=== RECORDS FOR THE TASK ===
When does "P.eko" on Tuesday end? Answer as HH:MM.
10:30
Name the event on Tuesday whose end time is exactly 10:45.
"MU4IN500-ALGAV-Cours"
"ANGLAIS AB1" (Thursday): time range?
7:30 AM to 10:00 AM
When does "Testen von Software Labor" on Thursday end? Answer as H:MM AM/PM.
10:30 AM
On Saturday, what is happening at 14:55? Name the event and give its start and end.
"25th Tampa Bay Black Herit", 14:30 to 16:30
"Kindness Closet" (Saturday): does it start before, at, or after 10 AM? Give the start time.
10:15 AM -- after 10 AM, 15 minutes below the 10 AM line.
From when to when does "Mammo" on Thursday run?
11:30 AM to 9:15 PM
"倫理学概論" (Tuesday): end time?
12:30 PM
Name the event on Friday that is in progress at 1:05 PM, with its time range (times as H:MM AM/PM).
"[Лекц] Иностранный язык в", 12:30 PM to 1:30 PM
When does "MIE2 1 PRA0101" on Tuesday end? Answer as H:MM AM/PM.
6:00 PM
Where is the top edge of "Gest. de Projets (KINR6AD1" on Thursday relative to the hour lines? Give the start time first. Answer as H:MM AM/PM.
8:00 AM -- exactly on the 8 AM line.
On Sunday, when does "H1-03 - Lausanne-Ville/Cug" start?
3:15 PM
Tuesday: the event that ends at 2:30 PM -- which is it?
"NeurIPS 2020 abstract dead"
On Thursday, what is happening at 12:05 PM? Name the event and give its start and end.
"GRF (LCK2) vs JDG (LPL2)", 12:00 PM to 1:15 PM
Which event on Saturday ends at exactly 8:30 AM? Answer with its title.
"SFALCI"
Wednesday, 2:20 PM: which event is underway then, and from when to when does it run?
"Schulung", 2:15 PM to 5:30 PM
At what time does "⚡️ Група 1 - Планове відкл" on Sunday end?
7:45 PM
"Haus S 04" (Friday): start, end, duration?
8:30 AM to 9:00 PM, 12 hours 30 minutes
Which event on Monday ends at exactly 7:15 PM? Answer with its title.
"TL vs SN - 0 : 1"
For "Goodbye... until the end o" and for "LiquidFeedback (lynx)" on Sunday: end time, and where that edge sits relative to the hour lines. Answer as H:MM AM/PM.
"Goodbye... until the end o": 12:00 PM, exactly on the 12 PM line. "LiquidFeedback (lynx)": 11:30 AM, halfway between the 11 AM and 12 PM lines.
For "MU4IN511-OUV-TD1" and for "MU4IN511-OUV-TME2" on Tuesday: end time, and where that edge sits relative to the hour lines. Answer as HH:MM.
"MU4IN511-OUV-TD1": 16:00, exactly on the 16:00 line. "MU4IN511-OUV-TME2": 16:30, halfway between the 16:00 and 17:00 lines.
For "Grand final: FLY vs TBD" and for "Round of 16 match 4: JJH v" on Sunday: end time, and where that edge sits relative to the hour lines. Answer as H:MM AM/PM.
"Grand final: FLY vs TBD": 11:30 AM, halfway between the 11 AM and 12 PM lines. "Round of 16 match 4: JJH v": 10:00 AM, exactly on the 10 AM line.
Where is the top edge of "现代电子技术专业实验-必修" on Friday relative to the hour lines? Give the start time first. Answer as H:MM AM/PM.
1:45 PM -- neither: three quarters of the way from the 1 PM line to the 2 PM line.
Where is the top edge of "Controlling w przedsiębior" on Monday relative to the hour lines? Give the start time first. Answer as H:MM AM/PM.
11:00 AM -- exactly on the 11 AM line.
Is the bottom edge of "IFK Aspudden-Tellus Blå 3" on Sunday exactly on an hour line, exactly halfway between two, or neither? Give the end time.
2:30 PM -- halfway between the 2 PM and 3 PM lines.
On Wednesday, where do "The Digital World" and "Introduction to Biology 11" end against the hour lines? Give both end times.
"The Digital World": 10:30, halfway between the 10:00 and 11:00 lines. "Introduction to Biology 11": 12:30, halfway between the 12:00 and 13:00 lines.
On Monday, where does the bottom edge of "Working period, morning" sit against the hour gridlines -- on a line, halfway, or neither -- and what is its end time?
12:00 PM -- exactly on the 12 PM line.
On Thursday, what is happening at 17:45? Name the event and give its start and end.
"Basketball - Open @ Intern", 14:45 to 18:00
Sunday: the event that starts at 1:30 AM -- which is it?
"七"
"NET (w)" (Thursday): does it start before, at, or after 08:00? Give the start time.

=== TASK DESCRIPTION ===
Pull out every line of the data above that contains the word "what". Case counts.

=== RESPONSE TO THIS EXERCISE ===
On Saturday, what is happening at 14:55? Name the event and give its start and end.
On Thursday, what is happening at 12:05 PM? Name the event and give its start and end.
At what time does "⚡️ Група 1 - Планове відкл" on Sunday end?
On Monday, where does the bottom edge of "Working period, morning" sit against the hour gridlines -- on a line, halfway, or neither -- and what is its end time?
On Thursday, what is happening at 17:45? Name the event and give its start and end.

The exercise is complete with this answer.